Change is hard. For all of us, at any age.
This past year, we transitioned our two-year-old from her crib in the nursery to a toddler bed in the room she now shares with her older sister. Our five-month-old had outgrown the bassinette in Mom and Dad’s room, and she really needed the crib. Time for my two-year-old to upgrade to a “big girl bed.”
Only she didn’t see it as an upgrade.
I’ll never forget that first night. She was absolutely beside herself—confused, frightened, frustrated, angry. Her torrent of sobs wrenched my heart. I sat by her bed, trying to soothe her, rubbing her little back, waiting out the storm.
Change. It stirs up quite a storm in us big people too. And changes involving our church can be some of the hardest.
We look to our church as a refuge from a stressful and scary world. We take comfort in our Sunday morning routine, in familiar ways of worship, in a church calendar that stays the same from year to year. We love the familiarity of our pastor and longtime staff. We breathe a sigh of relief walking through church doors, finding security in our church building itself.
When change hits, we feel that our security has been ripped away. Then we may let the stormy waves of fear or anger overtake us.
We may even try to stop the change, or make it unsuccessful, with sinful actions or sinful inaction. We may hurt our leaders, and our body of believers as a whole, with sinful words or sinful silence. We may question why God allowed the change, and how it could be good for us or for our church.
God does not keep silent or answer us in anger, though his anger would be justified. In love, this is what he tells us:
“’For my thoughts are not your thoughts, neither are your ways my ways,’ declares the LORD. ‘As the heavens are higher than the earth, so are my ways higher than your ways, and my thoughts than your thoughts’” (Isaiah 55:8-9).
From my vantage point as an adult and a parent, on that difficult night I saw a much bigger picture than my distressed two-year-old could see. This change ultimately was good for her and necessary for our whole family. Always, I explain what I can. But there is much I cannot explain because she cannot comprehend it.
The change with which we struggle fits into a much bigger whole. The “big picture” our Almighty Creator sees is infinitely, infinitely more than we could ever comprehend. The children’s song has it right: No matter how things look with our limited vision, he’s got the whole world, including our church, including this change, in his hands.
“And we know that in all things God works for the good of those who love him, who have been called according to his purpose” (Romans 8:28).
Yes, our faithful God is working all things, all things, even a difficult transition, for our good.
If he promised to send a Savior and did it; if he promised to raise Jesus from the dead and did it; if he promised to send the Holy Spirit to give us faith and power and did it; then let us trust him when he assures us all things.
He works this change for my good, personally. And he works always for the good of his church as a whole, his beloved family.
“He who dwells in the shelter of the Most High will rest in the Shadow of the Almighty.
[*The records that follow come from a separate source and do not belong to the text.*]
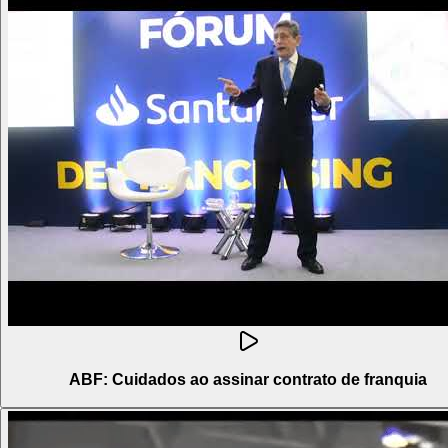
ABF: Cuidados ao assinar contrato de franquia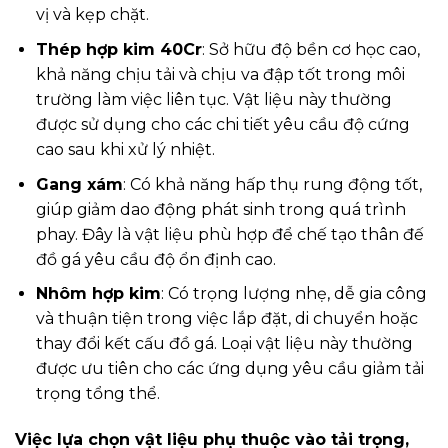
vị và kẹp chặt.
Thép hợp kim 40Cr
: Sở hữu độ bền cơ học cao,
khả năng chịu tải và chịu va đập tốt trong môi
trường làm việc liên tục. Vật liệu này thường
được sử dụng cho các chi tiết yêu cầu độ cứng
cao sau khi xử lý nhiệt.
Gang xám
: Có khả năng hấp thụ rung động tốt,
giúp giảm dao động phát sinh trong quá trình
phay. Đây là vật liệu phù hợp để chế tạo thân đế
đồ gá yêu cầu độ ổn định cao.
Nhôm hợp kim
: Có trọng lượng nhẹ, dễ gia công
và thuận tiện trong việc lắp đặt, di chuyển hoặc
thay đổi kết cấu đồ gá. Loại vật liệu này thường
được ưu tiên cho các ứng dụng yêu cầu giảm tải
trọng tổng thể.
Việc lựa chọn vật liệu phụ thuộc vào tải trọng,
He will cover you with his feathers and under his wings you will find refuge” (Psalm 91:1,4).
God himself provides the security we crave and the protection we need. He knows that these cannot come from a building, a worship format, a routine, a schedule, or our called workers. Change can reveal that we were relying on these blessings from God for our sense of security, rather than on him. He wants to shelter us by the only means we can be protected eternally—through his Word and Sacraments. These he uses to pull us and keep us under the safety and security of his wings.
“The LORD your God goes with you; he will never leave you or forsake you” (Deuteronomy 31:6).
Her first night in the new toddler bed, I was right there beside my daughter. Our Heavenly Father, our perfect parent, assures us that he goes with us into those hard transitions, and never leaves our side.
As a mom, I love my children so much, and yet that love is only a dim shadow of God’s love for us. We are so precious to him that he sent his Son to pay for our sins of failing to trust in his presence and his good purpose during times of change. Jesus paid too for our sinful words, actions, and our failures to act and speak. He carried our sins of clinging to God’s blessings rather than to God alone. He was forsaken by God, so that we could become God’s children and live under the awesome assurance that our Father will never abandon us.
For us, his precious children, he employs all his wisdom and strength to work every change for our good, to make us truly secure in him, and to stay with us always. His words of truth, comfort, and love enable us to face any difficult transition with hope and even joy.